◆ WORK TO BE COMPLETED
Please write out only the lines from the line with "даже в случае" to the line with "営業時間：10:30～17:00（L.O.16:30）", inclusive, exactly as they stand below, without the pictures.

◆ DATA IN THIS EXERCISE

________

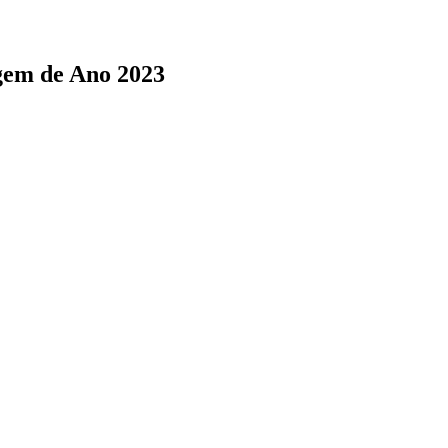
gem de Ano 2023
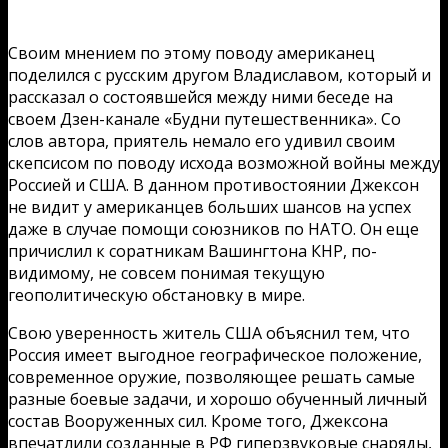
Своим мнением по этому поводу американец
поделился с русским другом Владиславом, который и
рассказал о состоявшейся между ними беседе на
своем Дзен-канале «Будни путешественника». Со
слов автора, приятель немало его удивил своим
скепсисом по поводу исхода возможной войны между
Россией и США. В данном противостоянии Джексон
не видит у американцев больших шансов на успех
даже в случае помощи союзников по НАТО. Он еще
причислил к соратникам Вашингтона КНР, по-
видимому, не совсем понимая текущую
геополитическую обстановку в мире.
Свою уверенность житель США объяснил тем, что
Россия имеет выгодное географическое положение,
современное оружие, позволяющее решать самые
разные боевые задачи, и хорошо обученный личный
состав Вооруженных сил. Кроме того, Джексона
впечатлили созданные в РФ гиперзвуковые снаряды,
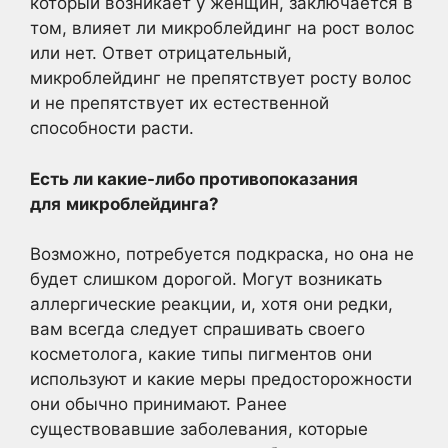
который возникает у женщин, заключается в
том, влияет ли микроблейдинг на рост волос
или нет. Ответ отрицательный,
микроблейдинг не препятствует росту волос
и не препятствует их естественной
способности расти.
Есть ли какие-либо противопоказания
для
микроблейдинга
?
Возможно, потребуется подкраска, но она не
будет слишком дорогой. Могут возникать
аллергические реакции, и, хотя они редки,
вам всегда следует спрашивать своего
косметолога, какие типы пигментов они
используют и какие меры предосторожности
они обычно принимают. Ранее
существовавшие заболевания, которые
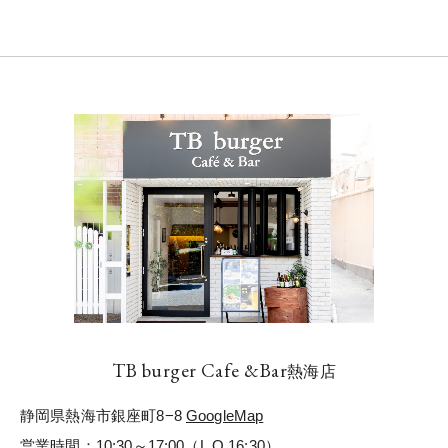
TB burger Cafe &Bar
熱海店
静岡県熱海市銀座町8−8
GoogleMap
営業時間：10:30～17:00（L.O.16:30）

________

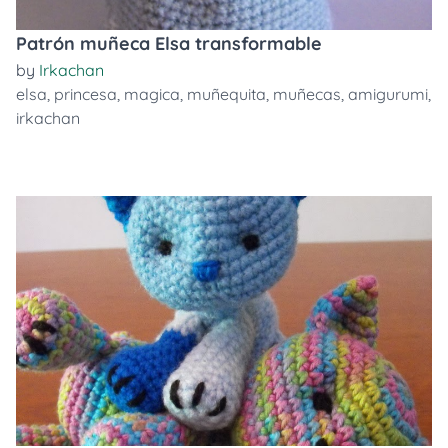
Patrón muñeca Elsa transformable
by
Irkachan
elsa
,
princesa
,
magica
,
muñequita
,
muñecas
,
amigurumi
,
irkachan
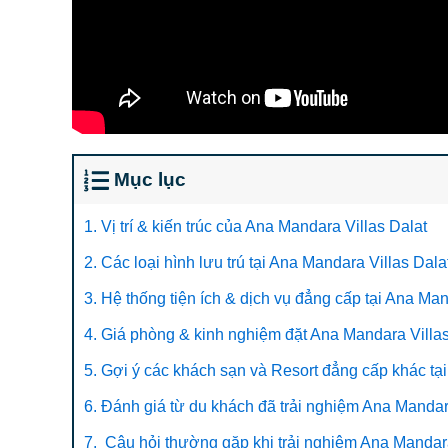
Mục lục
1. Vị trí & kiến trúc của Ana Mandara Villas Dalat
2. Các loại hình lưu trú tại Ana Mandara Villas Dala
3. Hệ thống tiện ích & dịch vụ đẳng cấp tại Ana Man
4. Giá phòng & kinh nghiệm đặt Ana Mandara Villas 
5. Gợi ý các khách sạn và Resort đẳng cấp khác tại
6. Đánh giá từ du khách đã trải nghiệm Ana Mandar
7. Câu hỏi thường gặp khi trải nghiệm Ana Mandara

________

◆ EXERCISE SOLUTION
даже в случае помощи союзников по НАТО. Он еще
причислил к соратникам Вашингтона КНР, по-
видимому, не совсем понимая текущую
геополитическую обстановку в мире.
Свою уверенность житель США объяснил тем, что
Россия имеет выгодное географическое положение,
современное оружие, позволяющее решать самые
разные боевые задачи, и хорошо обученный личный
состав Вооруженных сил. Кроме того, Джексона
впечатлили созданные в РФ гиперзвуковые снаряды,
который возникает у женщин, заключается в
том, влияет ли микроблейдинг на рост волос
или нет. Ответ отрицательный,
микроблейдинг не препятствует росту волос
и не препятствует их естественной
способности расти.
Есть ли какие-либо противопоказания
для
микроблейдинга
?
Возможно, потребуется подкраска, но она не
будет слишком дорогой. Могут возникать
аллергические реакции, и, хотя они редки,
вам всегда следует спрашивать своего
косметолога, какие типы пигментов они
используют и какие меры предосторожности
они обычно принимают. Ранее
существовавшие заболевания, которые
TB burger Cafe &Bar
熱海店
静岡県熱海市銀座町8−8
GoogleMap
営業時間：10:30～17:00（L.O.16:30）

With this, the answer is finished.